## Your assignment
Without including any picture, repeat the records below exactly.

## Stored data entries
--------------------------------------------------

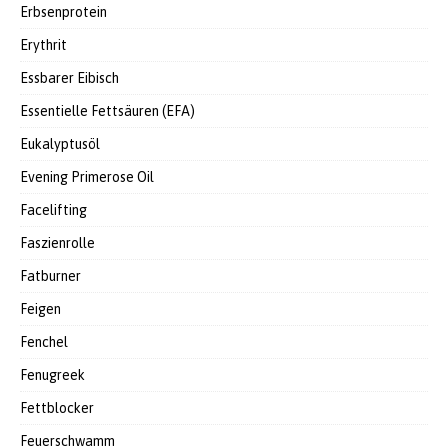
Erbsenprotein
Erythrit
Essbarer Eibisch
Essentielle Fettsäuren (EFA)
Eukalyptusöl
Evening Primerose Oil
Facelifting
Faszienrolle
Fatburner
Feigen
Fenchel
Fenugreek
Fettblocker
Feuerschwamm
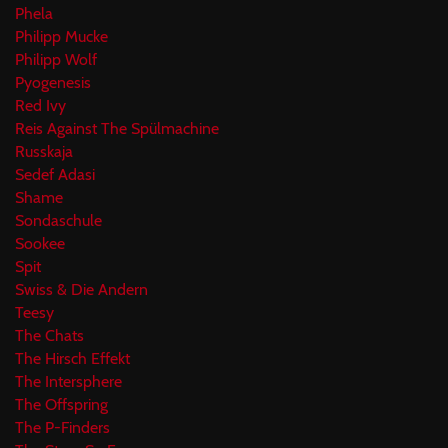
Phela
Philipp Mucke
Philipp Wolf
Pyogenesis
Red Ivy
Reis Against The Spülmachine
Russkaja
Sedef Adasi
Shame
Sondaschule
Sookee
Spit
Swiss & Die Andern
Teesy
The Chats
The Hirsch Effekt
The Intersphere
The Offspring
The P-Finders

--------------------------------------------------

## Your response
Erbsenprotein
Erythrit
Essbarer Eibisch
Essentielle Fettsäuren (EFA)
Eukalyptusöl
Evening Primerose Oil
Facelifting
Faszienrolle
Fatburner
Feigen
Fenchel
Fenugreek
Fettblocker
Feuerschwamm
Phela
Philipp Mucke
Philipp Wolf
Pyogenesis
Red Ivy
Reis Against The Spülmachine
Russkaja
Sedef Adasi
Shame
Sondaschule
Sookee
Spit
Swiss & Die Andern
Teesy
The Chats
The Hirsch Effekt
The Intersphere
The Offspring
The P-Finders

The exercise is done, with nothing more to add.